With hindsight, that was a piece of institutional incompetence at one with the RAF’s tardiness in equipping the Lancaster with an adequate escape hatch, a story told in the physicist Freeman Dyson’s autobiography Disturbing the Universe. Like most aircraft of its era the Lancaster was designed with little thought to its crew's life chances: in an emergency the pilot was supposed to remain at the controls while his crew jumped clear, and then to make his own desperate scramble to the escape hatch as the aircraft plummeted earthward. Not many got out.)

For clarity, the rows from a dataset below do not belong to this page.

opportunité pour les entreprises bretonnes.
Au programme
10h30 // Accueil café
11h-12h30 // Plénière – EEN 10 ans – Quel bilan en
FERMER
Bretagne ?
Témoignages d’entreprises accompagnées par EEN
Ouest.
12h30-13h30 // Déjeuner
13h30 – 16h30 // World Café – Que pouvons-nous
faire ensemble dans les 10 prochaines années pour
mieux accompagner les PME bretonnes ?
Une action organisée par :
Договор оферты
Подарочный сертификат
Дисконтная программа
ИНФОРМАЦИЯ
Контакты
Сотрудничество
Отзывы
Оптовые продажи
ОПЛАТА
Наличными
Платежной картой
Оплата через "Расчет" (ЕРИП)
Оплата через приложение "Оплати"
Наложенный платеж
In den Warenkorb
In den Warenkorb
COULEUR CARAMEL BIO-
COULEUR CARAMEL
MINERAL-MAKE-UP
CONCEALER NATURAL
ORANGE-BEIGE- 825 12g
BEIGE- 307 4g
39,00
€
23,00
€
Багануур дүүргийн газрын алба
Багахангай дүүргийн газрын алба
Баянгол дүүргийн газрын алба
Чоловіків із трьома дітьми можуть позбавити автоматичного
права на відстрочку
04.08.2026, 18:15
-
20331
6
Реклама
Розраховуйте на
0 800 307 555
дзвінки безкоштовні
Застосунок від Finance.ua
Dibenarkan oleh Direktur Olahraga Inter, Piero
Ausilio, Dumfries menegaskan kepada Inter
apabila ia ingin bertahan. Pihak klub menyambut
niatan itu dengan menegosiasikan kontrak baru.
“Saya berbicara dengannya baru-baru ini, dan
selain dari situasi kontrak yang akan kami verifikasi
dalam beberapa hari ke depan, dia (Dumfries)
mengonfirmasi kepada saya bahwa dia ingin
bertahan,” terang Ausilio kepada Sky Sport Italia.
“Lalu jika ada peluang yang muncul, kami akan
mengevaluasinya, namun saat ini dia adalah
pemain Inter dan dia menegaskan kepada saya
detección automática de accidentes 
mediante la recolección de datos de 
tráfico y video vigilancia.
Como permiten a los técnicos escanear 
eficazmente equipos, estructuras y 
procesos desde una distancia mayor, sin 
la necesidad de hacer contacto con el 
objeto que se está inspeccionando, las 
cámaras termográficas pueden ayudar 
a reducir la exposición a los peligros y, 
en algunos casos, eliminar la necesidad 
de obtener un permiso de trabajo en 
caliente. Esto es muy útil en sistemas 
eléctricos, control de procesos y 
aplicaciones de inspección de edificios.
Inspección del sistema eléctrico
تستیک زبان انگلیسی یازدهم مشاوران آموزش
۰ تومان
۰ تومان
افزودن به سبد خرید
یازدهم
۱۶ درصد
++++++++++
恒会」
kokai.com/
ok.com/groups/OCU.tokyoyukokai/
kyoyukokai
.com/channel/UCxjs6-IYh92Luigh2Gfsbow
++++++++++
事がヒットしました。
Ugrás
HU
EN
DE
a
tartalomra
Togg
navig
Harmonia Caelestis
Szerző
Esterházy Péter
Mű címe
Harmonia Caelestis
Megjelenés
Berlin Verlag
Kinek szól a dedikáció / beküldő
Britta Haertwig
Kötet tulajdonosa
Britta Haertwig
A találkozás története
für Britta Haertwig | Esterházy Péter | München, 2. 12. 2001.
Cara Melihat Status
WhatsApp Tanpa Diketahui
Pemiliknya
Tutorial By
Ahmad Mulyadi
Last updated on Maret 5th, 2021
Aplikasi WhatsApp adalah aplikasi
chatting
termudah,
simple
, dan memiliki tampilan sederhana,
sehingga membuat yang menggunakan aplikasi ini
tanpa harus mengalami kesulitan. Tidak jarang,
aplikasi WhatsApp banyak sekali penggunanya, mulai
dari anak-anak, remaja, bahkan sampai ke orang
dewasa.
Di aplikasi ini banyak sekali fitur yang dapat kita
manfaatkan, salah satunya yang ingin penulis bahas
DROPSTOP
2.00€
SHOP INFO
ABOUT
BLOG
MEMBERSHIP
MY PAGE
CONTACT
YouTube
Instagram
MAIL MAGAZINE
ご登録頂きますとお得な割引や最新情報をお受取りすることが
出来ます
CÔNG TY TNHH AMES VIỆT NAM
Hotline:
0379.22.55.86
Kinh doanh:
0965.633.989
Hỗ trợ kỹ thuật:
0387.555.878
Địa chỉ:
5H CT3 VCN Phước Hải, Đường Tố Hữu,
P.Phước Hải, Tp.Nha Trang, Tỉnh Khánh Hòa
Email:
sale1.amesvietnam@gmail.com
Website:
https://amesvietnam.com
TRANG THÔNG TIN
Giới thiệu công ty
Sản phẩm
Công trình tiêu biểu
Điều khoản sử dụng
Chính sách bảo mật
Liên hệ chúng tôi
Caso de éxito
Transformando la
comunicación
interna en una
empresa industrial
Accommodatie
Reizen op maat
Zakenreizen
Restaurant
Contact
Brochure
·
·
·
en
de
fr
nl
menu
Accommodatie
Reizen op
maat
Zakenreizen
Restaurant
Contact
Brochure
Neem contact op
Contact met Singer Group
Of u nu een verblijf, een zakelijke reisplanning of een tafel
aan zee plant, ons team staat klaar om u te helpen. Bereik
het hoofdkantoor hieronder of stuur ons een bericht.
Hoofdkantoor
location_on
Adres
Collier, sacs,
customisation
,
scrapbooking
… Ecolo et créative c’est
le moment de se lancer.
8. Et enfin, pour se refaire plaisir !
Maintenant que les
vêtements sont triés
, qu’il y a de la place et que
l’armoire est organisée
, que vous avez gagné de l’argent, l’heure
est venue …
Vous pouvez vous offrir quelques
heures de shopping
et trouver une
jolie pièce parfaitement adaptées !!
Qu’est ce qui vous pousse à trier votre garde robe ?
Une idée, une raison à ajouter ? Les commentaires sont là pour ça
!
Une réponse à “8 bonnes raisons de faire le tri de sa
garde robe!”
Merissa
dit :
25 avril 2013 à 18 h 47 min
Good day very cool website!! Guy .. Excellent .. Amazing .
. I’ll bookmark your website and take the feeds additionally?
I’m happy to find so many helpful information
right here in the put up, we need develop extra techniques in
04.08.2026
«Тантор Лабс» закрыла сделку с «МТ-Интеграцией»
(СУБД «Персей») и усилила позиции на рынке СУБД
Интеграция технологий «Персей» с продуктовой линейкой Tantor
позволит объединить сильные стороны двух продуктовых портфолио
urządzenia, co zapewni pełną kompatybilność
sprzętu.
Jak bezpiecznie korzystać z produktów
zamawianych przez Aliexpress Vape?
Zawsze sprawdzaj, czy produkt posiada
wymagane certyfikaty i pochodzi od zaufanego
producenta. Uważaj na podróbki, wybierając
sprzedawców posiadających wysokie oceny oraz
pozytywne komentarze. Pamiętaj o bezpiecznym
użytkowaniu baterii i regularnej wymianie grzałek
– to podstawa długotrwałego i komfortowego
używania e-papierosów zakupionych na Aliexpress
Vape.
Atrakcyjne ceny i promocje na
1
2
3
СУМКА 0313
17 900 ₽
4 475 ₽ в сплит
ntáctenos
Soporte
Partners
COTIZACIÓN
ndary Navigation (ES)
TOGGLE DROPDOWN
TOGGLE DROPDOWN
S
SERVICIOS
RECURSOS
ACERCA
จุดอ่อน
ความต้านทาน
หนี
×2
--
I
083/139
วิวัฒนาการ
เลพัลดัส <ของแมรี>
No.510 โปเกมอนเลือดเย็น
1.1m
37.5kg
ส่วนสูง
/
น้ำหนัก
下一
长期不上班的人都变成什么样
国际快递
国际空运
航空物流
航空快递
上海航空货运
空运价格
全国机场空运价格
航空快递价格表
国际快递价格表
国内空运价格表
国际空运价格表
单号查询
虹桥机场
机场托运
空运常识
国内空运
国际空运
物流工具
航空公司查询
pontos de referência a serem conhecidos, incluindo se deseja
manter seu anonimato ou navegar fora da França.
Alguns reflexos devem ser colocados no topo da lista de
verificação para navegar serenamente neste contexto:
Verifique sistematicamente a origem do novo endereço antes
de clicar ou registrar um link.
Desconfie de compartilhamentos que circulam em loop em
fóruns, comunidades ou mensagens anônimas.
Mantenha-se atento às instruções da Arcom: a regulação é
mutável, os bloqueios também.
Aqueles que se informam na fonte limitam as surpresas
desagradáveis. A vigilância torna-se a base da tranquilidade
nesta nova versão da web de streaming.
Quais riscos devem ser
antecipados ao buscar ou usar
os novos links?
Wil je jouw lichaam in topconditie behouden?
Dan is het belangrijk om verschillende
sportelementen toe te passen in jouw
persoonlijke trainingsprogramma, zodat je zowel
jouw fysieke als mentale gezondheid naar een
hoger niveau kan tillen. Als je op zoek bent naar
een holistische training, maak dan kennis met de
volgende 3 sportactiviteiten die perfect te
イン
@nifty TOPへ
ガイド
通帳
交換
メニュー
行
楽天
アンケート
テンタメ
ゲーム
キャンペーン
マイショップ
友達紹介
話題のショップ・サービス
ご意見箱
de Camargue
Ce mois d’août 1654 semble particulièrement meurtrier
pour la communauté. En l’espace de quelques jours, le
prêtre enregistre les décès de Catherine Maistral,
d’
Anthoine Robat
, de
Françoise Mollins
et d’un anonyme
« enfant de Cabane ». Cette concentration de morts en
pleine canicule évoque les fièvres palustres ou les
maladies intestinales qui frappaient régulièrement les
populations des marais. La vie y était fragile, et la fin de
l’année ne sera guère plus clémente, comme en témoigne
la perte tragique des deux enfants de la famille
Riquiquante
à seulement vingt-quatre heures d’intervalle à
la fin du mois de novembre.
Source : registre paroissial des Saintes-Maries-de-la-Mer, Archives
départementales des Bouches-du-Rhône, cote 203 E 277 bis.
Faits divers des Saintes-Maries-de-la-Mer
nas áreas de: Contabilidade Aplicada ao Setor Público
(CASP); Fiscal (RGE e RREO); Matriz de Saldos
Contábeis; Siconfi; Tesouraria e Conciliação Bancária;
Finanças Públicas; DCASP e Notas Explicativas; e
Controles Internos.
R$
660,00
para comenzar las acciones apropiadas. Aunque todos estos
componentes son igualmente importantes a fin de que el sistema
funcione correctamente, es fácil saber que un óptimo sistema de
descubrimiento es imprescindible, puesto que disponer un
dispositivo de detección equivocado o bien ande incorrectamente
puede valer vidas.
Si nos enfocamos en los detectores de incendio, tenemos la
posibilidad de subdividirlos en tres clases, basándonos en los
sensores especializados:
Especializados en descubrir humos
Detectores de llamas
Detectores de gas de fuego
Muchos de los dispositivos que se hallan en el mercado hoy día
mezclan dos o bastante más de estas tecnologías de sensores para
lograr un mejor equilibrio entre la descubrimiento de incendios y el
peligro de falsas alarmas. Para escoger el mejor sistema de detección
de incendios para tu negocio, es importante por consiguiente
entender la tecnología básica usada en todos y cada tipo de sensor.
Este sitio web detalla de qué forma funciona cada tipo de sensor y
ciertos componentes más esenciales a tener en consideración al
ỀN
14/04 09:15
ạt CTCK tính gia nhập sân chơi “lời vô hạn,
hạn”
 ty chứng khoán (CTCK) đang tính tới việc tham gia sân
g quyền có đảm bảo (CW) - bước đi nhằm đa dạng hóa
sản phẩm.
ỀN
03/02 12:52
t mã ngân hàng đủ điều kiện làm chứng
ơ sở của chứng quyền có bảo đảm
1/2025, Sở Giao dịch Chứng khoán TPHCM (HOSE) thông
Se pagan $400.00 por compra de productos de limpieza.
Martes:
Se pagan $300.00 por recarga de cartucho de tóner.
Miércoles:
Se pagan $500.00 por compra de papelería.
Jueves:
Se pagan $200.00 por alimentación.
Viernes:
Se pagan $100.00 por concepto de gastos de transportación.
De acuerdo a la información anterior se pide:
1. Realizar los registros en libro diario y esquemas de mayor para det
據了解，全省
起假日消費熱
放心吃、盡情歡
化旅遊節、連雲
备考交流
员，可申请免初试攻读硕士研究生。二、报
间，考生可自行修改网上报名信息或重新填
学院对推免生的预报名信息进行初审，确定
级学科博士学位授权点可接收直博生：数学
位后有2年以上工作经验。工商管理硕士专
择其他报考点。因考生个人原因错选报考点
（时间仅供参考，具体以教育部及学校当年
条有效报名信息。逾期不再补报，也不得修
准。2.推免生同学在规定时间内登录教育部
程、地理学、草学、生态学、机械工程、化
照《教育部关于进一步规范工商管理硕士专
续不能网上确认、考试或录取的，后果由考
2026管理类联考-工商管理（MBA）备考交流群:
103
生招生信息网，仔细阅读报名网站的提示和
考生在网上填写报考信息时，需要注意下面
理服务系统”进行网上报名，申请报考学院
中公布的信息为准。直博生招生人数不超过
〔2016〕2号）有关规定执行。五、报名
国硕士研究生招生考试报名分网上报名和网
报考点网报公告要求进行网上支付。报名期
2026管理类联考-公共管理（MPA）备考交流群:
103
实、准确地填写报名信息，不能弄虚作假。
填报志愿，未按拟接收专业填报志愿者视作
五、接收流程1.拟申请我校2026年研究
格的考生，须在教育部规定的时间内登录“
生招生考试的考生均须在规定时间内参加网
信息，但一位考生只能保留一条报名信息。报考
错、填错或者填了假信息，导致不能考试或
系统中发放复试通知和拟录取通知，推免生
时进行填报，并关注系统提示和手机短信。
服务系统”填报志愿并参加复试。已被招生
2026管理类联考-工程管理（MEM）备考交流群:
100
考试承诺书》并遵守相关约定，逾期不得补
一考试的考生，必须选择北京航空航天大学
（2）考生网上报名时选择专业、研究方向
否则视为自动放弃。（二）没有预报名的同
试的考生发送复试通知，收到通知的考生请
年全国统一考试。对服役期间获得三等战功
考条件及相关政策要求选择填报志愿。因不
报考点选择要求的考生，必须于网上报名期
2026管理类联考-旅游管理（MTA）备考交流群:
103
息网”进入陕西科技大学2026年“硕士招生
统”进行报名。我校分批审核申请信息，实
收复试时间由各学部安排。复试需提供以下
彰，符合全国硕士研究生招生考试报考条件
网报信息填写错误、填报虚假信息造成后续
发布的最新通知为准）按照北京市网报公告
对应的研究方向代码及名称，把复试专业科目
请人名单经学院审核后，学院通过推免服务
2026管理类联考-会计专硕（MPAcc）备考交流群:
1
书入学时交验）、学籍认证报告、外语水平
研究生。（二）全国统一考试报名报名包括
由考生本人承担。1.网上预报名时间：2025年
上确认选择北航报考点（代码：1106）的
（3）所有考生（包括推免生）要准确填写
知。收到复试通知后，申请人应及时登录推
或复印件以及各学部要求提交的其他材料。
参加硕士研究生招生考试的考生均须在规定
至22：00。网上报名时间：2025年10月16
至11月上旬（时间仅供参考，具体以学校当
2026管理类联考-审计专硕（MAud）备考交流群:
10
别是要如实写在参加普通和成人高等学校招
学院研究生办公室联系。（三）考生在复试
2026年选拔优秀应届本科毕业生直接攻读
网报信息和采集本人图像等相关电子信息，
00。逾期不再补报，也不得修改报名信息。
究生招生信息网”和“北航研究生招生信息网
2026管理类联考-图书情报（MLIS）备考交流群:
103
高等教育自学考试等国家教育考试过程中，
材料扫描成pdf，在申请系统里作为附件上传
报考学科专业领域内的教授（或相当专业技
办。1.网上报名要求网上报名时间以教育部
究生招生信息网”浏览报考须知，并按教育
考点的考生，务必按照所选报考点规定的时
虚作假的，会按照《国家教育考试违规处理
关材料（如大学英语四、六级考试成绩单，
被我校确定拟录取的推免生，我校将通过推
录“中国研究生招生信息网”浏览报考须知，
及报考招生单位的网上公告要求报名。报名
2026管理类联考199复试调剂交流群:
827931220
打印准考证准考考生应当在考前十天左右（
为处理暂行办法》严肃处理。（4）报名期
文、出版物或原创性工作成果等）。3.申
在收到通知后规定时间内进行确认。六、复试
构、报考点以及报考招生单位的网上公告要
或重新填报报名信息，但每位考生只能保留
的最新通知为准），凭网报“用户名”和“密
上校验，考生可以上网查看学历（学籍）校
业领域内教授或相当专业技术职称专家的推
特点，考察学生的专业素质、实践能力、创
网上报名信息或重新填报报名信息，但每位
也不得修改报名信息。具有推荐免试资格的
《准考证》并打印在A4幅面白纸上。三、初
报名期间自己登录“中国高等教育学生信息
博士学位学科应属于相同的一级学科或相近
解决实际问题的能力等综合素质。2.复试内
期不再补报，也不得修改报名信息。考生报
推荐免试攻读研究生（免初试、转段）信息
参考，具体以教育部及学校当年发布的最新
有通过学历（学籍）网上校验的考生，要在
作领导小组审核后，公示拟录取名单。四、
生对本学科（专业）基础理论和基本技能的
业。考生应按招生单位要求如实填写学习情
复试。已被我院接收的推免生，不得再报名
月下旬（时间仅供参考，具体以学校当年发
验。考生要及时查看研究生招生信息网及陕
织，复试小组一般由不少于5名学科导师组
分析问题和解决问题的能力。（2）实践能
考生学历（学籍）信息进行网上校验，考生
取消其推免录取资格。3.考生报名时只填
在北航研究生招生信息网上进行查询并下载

I find the incompetence interpretation convincing, though of course we should not discount the value of propaganda. If nothing else, the dams raid showed Stalin and Roosevelt that Britain was still fighting, and surely steeled nerves for the final victory. 

But, looked at dispassionately, about the only people who emerge with credit from the strategic bombing campaign are the crews themselves. They emerge with a lot.

One such is John Vere Hopgood, DFC and bar, whom the Roll of Honour section of the Law Society’s Gazette dated September 1943 records was ‘killed in action in the Ruhr dam operations and buried in Dortmund’.

Hopgood, second in command of 617 Squadron, was the pilot of M for Mother. At the time of the raid, 'Hoppy' was a veteran of more than 40 missions, each one, at that stage of the war, not much safer than a game of Russian roulette. On the outward leg of the dams raid, M for Mother was hit by flak, killing one crew member and wounding Hopgood who fled with the flight engineer holding a dressing to his face. 

Pressing on, M for Mother made the perilous second run at the Möhne dam against alerted defences, when the Lancaster was hit again. Its bomb dropped a fraction of a second too late, bounced over the dam, and exploded in a power station, its blast further crippling the aircraft. Hopgood’s last act as captain was to gain height and stay at the controls to give his surviving crew members a chance to bale out. Three men jumped; two lived.

The Gazette notes that Hopgood was ‘articled to Mr N. C. Dowson, of 7 St. James’s Place, SW1’. This superlative pilot of the most advanced machine of his day, hardened combat veteran and inspirational leader, was 22 years old.